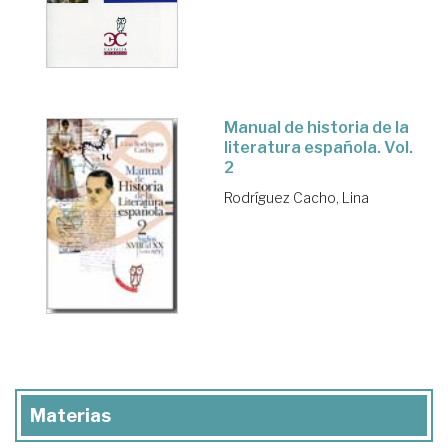
Manual de historia de la
literatura española. Vol.
2
Rodríguez Cacho, Lina
Materias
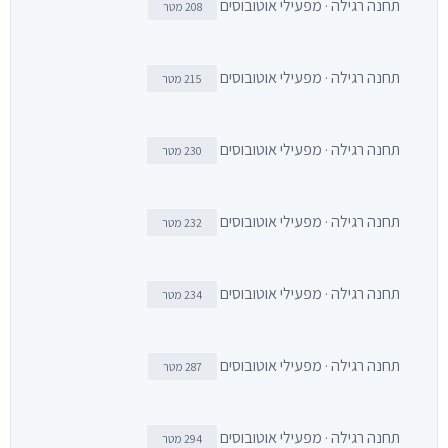
תחנה רגילה · מפעילי אוטובוסים
208 מטר
תחנה רגילה · מפעילי אוטובוסים
215 מטר
תחנה רגילה · מפעילי אוטובוסים
230 מטר
תחנה רגילה · מפעילי אוטובוסים
232 מטר
תחנה רגילה · מפעילי אוטובוסים
234 מטר
תחנה רגילה · מפעילי אוטובוסים
287 מטר
תחנה רגילה · מפעילי אוטובוסים
294 מטר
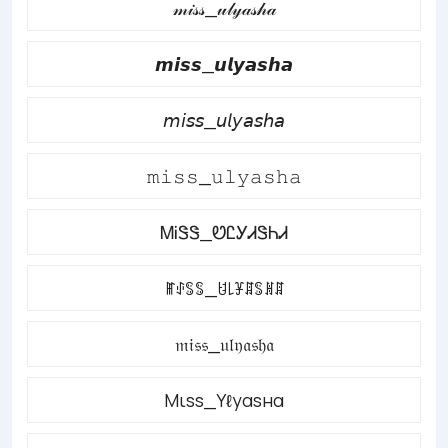
𝓂𝒾𝓈𝓈_𝓊𝓁𝓎𝒶𝓈𝒽𝒶
𝙢𝙞𝙨𝙨_𝙪𝙡𝙮𝙖𝙨𝙝𝙖
𝘮𝘪𝘴𝘴_𝘶𝘭𝘺𝘢𝘴𝘩𝘢
𝚖𝚒𝚜𝚜_𝚞𝚕𝚢𝚊𝚜𝚑𝚊
ᎷᎥᏕᏕ_ᏬᏝᎩᏗᏕᏂᏗ
ꂵꂑꌚꌚ_ꐇ꒒ꐞꁲꌚꍩꁲ
𝔪𝔦𝔰𝔰_𝔲𝔩𝔶𝔞𝔰𝔥𝔞
Мιѕѕ_Υℓуαѕнα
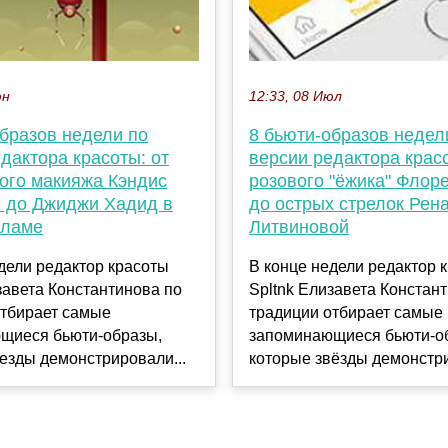
12:33, 08 Июл
юн
8 бьюти-образов недел
образов недели по
версии редактора красо
дактора красоты: от
розового "ёжика" Флор
ого макияжа Кэндис
до острых стрелок Рен
 до Джиджи Хадид в
Литвиновой
кламе
В конце недели редактор 
дели редактор красоты
Spltnk Елизавета Констан
завета Константинова по
традиции отбирает самые
отбирает самые
запоминающиеся бьюти-о
щиеся бьюти-образы,
которые звёзды демонстри
езды демонстрировали...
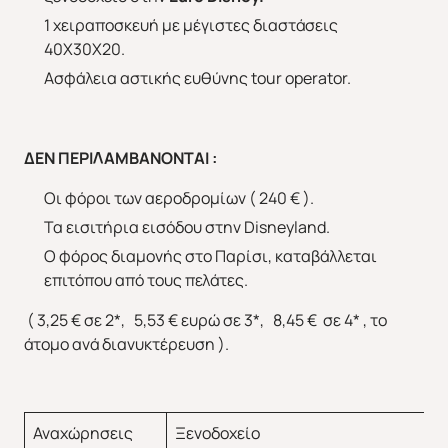
1 χειραποσκευή με μέγιστες διαστάσεις
40Χ30Χ20.
Ασφάλεια αστικής ευθύνης tour operator.
ΔΕΝ ΠΕΡΙΛΑΜΒΑΝΟΝΤΑΙ :
Οι φόροι των αεροδρομίων ( 240 € ).
Τα εισιτήρια εισόδου στην Disneyland.
Ο φόρος διαμονής στο Παρίσι, καταβάλλεται
επιτόπου από τους πελάτες.
( 3,25 € σε 2*, 5,53 € ευρώ σε 3*, 8,45 € σε 4* , το
άτομο ανά διανυκτέρευση ).
Αναχώρησεις
Ξενοδοχείο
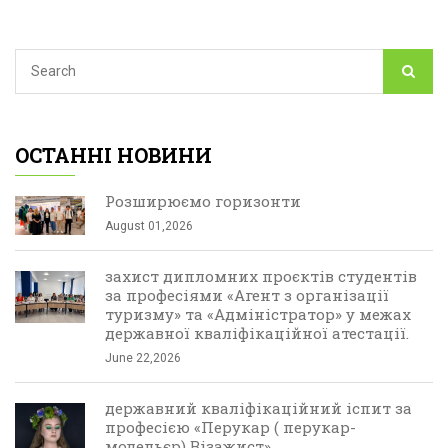
ОСТАННІ НОВИНИ
Розширюємо горизонти
August 01,2026
захист дипломних проєктів студентів
за професіями «Агент з організації
туризму» та «Адміністратор» у межах
державної кваліфікаційної атестації.
June 22,2026
державний кваліфікаційний іспит за
професією «Перукар ( перукар-
модельєр) Візажист»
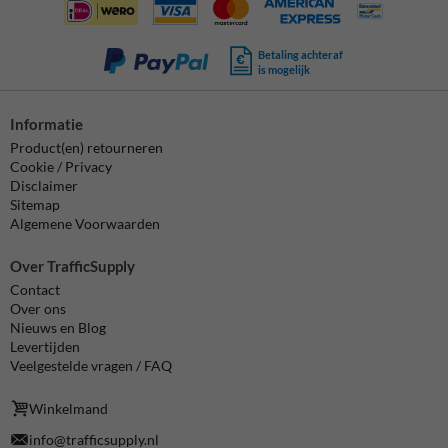
Betaling achteraf
is mogelijk
Informatie
Product(en) retourneren
Cookie / Privacy
Disclaimer
Sitemap
Algemene Voorwaarden
Over TrafficSupply
Contact
Over ons
Nieuws en Blog
Levertijden
Veelgestelde vragen / FAQ
Winkelmand
info@trafficsupply.nl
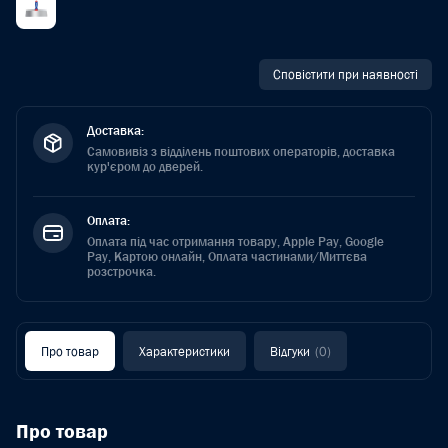
Сповістити при наявності
Доставка:
Самовивіз з відділень поштових операторів, доставка
кур'єром до дверей.
Оплата:
Оплата під час отримання товару, Apple Pay, Google
Pay, Картою онлайн, Оплата частинами/Миттєва
розстрочка.
Про товар
Характеристики
Відгуки
(0)
Про товар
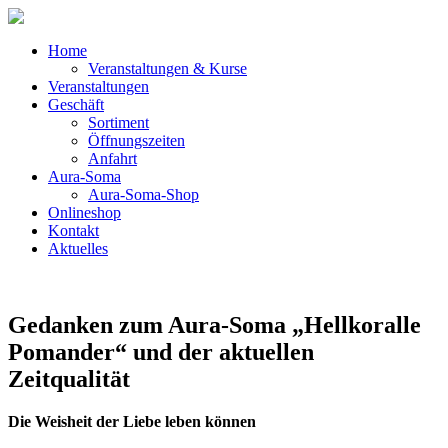
Home
Veranstaltungen & Kurse
Veranstaltungen
Geschäft
Sortiment
Öffnungszeiten
Anfahrt
Aura-Soma
Aura-Soma-Shop
Onlineshop
Kontakt
Aktuelles
Gedanken zum Aura-Soma „Hellkoralle
Pomander“ und der aktuellen
Zeitqualität
Die Weisheit der Liebe leben können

**TASK DESCRIPTION:** For the string "Veranstaltungen", go line by line through the material and copy every line that has it.

**TASK SOLUTION:**
Veranstaltungen & Kurse
Veranstaltungen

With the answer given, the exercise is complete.